Analysis of Variance, Huntingtin Protein, Cognitive Behavioral Therapy, Mice, Transgenic, Huntington's disease, The 5-choice serial reaction time task, Mouse model, Mice, Inbred C57BL, Operant testing, Disease Models, Animal, Mice, Huntington Disease, Treatment Outcome, Trinucleotide Repeats, Developmental Neuroscience, Neurology, Cognitive training, Exploratory Behavior, Reaction Time, Animals, Conditioning, Operant, Humans, Attention, Cognition Disorders, Research Paper

Abstract

Huntington's disease (HD) is an incurable neurodegenerative disorder which causes a triad of motor, cognitive and psychiatric disturbances. Cognitive disruptions are a core feature of the disease, which significantly affect daily activities and quality of life, therefore cognitive training interventions present an exciting therapeutic intervention possibility for HD. We aimed to determine if specific cognitive training, in an operant task of attention, modifies the subsequent behavioural and neuropathological phenotype of the HdhQ111 mouse model of HD. Three testing groups comprising both HdhQ111 mice and wildtype controls were used.
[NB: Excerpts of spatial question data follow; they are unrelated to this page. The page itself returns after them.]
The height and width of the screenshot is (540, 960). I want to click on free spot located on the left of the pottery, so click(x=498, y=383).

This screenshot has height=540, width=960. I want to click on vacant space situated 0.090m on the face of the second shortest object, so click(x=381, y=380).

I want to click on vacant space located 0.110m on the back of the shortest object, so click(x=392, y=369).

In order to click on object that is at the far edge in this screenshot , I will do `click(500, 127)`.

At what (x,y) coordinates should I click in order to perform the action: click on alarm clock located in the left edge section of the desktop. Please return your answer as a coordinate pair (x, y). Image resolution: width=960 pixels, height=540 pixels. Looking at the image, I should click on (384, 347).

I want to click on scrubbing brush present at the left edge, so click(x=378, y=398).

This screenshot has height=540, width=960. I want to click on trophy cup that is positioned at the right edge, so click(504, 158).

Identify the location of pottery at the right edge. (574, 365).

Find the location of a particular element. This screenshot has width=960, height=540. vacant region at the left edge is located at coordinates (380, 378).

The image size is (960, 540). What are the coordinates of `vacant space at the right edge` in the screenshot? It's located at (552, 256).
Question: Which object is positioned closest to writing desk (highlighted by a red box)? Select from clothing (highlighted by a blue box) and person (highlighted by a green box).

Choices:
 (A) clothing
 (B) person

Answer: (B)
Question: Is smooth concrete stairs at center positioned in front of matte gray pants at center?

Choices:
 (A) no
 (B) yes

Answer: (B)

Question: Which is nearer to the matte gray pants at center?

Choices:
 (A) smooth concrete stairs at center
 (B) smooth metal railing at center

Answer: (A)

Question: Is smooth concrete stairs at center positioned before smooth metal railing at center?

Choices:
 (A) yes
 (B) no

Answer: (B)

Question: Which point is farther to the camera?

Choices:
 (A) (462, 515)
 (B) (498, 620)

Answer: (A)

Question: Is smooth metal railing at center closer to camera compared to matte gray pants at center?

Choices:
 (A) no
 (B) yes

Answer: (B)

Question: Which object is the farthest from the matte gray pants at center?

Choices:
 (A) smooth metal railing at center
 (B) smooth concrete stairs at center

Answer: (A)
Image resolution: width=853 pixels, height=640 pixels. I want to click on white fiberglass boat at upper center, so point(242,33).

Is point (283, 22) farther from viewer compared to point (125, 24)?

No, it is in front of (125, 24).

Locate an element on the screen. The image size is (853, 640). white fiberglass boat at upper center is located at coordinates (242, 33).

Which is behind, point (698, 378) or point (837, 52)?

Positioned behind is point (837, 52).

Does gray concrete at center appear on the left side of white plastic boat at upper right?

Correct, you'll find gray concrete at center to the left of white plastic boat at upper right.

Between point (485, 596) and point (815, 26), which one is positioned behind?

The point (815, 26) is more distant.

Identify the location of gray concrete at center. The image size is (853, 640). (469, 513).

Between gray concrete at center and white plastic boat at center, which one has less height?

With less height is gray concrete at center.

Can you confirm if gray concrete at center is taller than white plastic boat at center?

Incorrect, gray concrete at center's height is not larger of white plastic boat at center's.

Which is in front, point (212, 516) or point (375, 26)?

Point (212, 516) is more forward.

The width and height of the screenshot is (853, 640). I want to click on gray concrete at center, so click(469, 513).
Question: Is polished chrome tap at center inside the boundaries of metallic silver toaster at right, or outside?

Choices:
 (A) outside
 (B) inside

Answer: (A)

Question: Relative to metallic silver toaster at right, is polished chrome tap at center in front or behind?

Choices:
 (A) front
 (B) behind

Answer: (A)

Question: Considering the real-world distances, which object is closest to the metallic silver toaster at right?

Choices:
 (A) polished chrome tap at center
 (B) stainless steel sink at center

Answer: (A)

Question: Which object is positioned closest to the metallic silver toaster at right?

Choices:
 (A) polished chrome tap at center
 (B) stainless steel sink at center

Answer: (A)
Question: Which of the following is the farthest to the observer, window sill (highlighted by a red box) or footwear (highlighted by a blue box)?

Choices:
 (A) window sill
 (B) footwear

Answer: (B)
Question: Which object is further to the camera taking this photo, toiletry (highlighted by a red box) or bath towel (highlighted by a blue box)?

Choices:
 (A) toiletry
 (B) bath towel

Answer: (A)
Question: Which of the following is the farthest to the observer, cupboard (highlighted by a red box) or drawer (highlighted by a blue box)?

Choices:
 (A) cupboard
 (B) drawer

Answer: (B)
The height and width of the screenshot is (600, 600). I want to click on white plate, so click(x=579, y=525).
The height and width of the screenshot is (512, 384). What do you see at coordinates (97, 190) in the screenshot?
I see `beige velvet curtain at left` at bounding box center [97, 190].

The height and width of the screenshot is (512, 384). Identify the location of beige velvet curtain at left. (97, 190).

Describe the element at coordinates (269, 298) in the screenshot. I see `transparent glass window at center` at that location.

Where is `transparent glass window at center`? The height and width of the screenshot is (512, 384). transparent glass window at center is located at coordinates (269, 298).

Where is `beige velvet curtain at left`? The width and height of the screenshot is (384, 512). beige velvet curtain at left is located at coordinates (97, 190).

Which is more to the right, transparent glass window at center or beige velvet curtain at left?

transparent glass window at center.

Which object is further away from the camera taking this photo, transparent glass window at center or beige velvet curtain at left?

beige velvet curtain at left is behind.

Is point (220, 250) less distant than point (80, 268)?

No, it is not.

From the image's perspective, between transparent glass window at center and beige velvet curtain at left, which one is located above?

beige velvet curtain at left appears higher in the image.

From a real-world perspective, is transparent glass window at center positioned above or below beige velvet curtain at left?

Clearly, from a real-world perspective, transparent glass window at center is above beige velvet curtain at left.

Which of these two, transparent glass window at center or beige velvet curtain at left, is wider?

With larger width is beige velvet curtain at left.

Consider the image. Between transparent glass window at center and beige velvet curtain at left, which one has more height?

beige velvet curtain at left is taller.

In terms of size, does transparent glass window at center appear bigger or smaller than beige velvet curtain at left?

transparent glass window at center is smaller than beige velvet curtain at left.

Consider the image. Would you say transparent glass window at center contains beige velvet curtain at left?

The first group received cognitive training in an operant task of attention at 4 months of age. The second group received cognitive training in a comparable non-attentional operant task at 4 months of age, and the third group were control animals that did not receive cognitive training. All groups were then tested in an operant task of attention at 12 months of age. Relative to naïve untrained mice, both wildtype and HdhQ111 mice that received cognitive training in the operant task of attention demonstrated an increased number of trials initiated, greater accuracy, and fewer ‘time out’ errors. A specific improvement in response time performance was observed in HdhQ111 mice, relative to naïve untrained HdhQ111 mice. Relative to the group that received comparable training in a non-attentional task, both wildtype and HdhQ111 mice that received attentional training demonstrated superior accuracy in the task and made fewer ‘time out’ errors. Despite significant behavioural change, in both wildtype and HdhQ111 mice that had received cognitive training, no significant changes in neuropathology were observed between any of the testing groups. These results demonstrate that attentional cognitive training implemented at a young age significantly improves attentional performance, at an older age, in both wildtype and HdhQ111 mice. Attentional cognitive training also improved motor performance in HdhQ111 mice, thus leading to the conclusion that cognitive training can improve disease symptoms in a mouse model of HD., Highlights • Cognitive training improves HD related behaviour in HD knock-in mice. • Attentional cognitive training improves cognition in both HD and WT mice. • Attentional cognitive training can improve cognitive and motor signs in HD mice.